Upon visiting Belarus, Moldovan President Igor Dodon also expressed his fascination with Belarus’s socioeconomic model, and Valer Karbalevich of Radio Liberty dutifully explained why Dodon is dead wrong. According to this explanation, Belarus’s model only seems attractive because nowhere in the former Soviet Union has modernization truly succeeded; and the reason it has not is rooted in culture. “It is not that Putin or Lukashenka […] prevent development; the problem is deeper. There is a civilizational deterrent to development.

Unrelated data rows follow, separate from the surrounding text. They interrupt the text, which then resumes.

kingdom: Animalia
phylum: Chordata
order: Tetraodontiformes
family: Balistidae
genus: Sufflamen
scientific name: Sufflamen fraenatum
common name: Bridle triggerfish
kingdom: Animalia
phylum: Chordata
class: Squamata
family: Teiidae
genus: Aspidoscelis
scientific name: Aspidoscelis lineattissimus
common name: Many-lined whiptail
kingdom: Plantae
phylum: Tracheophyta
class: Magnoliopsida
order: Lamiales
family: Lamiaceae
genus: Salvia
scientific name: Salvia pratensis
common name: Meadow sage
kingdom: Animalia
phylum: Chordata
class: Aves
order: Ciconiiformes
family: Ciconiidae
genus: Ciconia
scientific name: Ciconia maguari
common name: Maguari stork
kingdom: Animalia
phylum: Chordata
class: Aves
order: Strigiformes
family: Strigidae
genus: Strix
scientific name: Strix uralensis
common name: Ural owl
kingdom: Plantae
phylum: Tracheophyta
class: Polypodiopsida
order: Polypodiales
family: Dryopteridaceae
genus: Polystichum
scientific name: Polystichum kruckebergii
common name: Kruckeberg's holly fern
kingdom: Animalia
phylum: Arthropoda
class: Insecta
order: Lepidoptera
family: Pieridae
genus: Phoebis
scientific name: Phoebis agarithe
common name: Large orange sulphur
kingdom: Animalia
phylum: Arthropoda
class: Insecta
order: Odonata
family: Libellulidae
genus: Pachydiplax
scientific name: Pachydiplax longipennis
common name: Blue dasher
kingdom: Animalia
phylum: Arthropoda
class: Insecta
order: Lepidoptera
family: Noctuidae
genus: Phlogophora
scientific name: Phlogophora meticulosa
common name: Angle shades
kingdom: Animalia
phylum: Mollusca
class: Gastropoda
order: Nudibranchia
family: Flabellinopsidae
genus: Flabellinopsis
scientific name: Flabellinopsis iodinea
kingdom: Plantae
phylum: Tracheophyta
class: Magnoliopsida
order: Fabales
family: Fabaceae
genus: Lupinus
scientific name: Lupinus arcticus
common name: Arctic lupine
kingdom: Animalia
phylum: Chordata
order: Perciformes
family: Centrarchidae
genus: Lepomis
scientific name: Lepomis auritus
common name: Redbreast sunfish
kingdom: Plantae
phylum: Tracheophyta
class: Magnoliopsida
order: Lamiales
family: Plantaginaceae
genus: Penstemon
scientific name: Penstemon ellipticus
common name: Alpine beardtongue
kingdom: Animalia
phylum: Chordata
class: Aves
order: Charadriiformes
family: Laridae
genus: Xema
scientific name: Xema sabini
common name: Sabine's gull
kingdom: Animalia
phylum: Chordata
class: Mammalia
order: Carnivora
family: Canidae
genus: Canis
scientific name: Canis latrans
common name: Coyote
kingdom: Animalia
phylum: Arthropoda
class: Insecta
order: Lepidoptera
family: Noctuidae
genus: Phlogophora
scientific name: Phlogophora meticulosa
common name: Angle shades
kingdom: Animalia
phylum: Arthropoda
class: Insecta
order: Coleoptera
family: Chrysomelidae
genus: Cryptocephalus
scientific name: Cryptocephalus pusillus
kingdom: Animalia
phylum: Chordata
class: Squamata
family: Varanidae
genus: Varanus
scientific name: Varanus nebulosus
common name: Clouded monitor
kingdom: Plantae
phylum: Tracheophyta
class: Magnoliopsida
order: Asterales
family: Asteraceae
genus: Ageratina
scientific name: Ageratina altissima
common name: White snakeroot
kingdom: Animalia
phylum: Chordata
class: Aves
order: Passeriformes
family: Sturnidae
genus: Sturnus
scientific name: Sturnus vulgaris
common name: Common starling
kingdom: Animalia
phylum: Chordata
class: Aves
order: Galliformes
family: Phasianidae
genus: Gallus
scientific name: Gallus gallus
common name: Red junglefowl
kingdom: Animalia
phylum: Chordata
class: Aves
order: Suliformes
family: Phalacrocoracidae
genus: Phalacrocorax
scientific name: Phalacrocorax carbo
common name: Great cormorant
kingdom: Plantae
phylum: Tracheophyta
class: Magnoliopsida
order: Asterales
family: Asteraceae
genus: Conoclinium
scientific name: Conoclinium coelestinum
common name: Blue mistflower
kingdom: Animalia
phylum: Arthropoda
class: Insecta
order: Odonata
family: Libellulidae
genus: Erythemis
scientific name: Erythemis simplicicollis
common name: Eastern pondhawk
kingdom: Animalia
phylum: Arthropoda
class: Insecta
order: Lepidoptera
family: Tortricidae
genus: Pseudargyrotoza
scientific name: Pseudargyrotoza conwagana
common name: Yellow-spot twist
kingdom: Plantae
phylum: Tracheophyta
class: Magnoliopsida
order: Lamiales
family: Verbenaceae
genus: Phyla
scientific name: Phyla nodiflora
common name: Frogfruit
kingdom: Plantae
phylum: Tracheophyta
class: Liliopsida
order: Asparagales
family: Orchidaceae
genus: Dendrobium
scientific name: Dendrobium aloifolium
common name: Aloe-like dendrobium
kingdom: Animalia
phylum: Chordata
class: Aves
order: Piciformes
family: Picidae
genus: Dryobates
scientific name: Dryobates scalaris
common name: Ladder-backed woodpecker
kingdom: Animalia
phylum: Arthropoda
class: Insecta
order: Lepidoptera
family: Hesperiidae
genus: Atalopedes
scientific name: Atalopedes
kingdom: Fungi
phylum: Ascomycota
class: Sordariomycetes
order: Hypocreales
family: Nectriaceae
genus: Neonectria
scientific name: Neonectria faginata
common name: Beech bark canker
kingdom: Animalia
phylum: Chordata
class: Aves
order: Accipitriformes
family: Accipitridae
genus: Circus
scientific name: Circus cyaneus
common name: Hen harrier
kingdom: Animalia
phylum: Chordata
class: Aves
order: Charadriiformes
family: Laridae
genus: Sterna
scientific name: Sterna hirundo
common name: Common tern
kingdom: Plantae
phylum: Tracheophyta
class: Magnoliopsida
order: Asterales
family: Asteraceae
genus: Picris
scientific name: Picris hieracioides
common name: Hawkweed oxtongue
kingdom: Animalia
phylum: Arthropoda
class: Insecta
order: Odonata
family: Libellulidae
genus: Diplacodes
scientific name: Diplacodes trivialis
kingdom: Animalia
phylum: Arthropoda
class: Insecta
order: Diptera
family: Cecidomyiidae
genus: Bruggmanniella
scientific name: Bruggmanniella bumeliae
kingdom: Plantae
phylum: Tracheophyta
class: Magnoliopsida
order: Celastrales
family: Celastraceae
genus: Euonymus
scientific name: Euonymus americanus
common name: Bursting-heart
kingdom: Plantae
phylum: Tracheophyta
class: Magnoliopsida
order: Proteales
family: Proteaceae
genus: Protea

Neither Orthodox nor Muslim civilizations have demonstrated dynamism and competitiveness.” As for Belarus, it still has promise because, reportedly, about one-third of Belarusians recognize “European values” (Svaboda.org, July 14).

While Karbalevich’s explanation echoes that by Svetlana Alexievich (see EDM, July 13), it looks like neither of the two explainers realized that contrary to their intentions they actually cast light on why Lukashenka’s political regime succeeded where others did not. As per Hamlet’s monologue, he “makes us rather bear those ills we have than fly to others that we know not of.” In other words, the Belarusian leader never fantasized about his subjects’ “European values,” so he built a system of power compatible with whatever values they truly hold.